David Farrar has become the first blogger approved to be covered by the Online Media Standards Authority (OMSA).
"I’m pleased that Kiwiblog has been accepted for membership of OMSA and looking forward to being the first blog in New Zealand to sign up to the same code of ethics as the media, and an independent complaints process from the first of October," the right wing blogger told NBR ONLINE this afternoon.
On a sidenote, Farrar and Hager exchanged a couple of sharp comments during an NBR AMA earlier this week.
That was disappointing. I think Dirty Politics makes some important points about shabby behaviour by the PM's office, and others. But I thought ragging on David was a bit of-the-top, and a distraction. Hager has bigger fish to fry, and I had been hoping he'd take the opportunity to admit he'd been wrong on a couple of points of fact, and give Kiwiblog a nod for moving to become more transparent. But it was not to be.
Farrar makes changes to Kiwiblog, applies to be 'test dummy' for new regulator
Aug 20: Centre-right commentator David Farrar says he's thought about walking away from Kiwiblog over the past week.
He does not believe Dirty Politics shows him acting in any way inappropriately. But nevertheless it's been traumatic to have his emails floating around, and for he and his office to be regarded as "fair game."
He's decided to stick with it.
But he is cleaning house, introducing new rules around disclosing sources of information, and applying to join a new(ish) media regulator and abide by its code of conduct.
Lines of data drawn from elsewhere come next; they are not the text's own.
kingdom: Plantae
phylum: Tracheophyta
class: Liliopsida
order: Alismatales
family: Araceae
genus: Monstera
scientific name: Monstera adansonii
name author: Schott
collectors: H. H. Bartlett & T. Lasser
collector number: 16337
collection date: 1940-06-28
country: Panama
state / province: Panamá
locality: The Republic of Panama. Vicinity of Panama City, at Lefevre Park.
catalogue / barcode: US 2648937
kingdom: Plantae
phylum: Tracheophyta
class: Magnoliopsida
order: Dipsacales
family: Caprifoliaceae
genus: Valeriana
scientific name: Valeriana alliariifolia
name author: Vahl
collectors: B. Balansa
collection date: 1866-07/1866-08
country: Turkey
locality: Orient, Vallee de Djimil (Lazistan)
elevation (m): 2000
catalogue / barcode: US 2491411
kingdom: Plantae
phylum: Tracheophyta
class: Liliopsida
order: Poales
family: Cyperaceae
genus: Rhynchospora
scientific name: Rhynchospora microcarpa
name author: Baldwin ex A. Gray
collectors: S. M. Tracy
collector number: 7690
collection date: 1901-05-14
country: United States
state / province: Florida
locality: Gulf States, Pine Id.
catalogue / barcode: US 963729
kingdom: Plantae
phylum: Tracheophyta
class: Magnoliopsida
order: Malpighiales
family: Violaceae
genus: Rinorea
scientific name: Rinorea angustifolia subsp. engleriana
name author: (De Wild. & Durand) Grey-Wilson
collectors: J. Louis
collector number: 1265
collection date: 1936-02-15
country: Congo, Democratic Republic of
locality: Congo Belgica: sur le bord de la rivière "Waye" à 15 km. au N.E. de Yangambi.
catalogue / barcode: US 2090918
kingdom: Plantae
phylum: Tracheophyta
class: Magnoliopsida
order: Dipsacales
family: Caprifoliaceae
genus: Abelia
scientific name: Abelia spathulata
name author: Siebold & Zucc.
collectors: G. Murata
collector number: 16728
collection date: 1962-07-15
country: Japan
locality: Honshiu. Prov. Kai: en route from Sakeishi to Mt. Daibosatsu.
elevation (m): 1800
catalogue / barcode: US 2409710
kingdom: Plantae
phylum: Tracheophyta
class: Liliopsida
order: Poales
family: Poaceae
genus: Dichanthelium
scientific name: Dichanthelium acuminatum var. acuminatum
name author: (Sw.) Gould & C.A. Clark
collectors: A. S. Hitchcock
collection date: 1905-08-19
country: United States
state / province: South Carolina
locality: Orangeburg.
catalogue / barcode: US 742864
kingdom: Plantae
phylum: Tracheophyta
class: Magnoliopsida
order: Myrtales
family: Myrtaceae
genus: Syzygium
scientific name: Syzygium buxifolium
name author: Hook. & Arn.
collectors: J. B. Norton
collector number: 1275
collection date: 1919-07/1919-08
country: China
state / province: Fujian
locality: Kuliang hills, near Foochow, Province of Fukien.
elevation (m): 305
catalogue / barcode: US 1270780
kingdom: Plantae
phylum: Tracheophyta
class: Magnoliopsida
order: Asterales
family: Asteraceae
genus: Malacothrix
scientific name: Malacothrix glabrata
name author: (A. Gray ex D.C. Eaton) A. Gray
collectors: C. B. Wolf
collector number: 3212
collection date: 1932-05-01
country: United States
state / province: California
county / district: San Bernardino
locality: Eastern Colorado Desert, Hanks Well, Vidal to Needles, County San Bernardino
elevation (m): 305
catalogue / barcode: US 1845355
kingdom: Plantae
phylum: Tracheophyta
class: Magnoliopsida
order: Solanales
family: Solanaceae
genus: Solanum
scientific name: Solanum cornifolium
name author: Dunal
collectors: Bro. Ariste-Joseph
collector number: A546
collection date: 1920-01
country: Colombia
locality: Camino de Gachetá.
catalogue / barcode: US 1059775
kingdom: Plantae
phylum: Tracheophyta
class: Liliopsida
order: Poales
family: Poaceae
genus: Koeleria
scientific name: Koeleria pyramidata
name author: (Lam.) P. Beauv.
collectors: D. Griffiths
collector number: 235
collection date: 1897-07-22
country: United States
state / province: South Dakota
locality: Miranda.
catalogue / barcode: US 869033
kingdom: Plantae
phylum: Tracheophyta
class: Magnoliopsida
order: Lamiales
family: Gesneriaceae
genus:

"I’ve been talking to the OMSA and Press Council for over a year about joining, so the book is not the cause, but is a bit of a catalyst. I’ve long wanted to see if the self-regulatory model can be extended to blogs," Mr Farrar told NBR Online this morning.
"The other changes at Kiwiblog are more just about greater clarity."
The OMSA (Online Media Standards Authority) as set up as a self-regulatory authority set up by TVNZ, MediaWorks, Sky TV, Maori TV and Radio NZ after Justice Minister Judith Collins rejected a Law Commission recommendation for a single regulator to cover online and offline media (online media being unregulated at the time. Broadcast media is covered by the Broadcast Standards Authority and print media by the Press Council). It setup shop in June last year.
As with the BSA and Press Council, it's not a legal process, but complainants can win retractions and apologies.
For a blogger, that could be a humbling experience, but it's also a cheaper and more straightforward one than a complainant taking them to court.
The trade-off for enjoying the OMSA's protection is that members have to abide by its Code of Standards, which include respecting privacy (so no blabbing whistleblower's names slipped to you by a cabinet minister), not causing undue distress, putting stories in context, and showing balance on controversial issues (not something various blogs on the left or the right are particularly known for; Mr Farrar at least has always been upfront about where he stands).
"I regard myself as a bit of a test dummy, to see how it goes. I expect other bloggers might follow but they may want to wait and see how it goes with me," the Kiwiblog founder says.
Would he cousel Cameron Slater to follow his lead?
Mr Farrar says his changes are not intended as a blueprint for anyone else, "as I think each blog has its own style and the good thing about the blogosphere is the diversity it has on offer."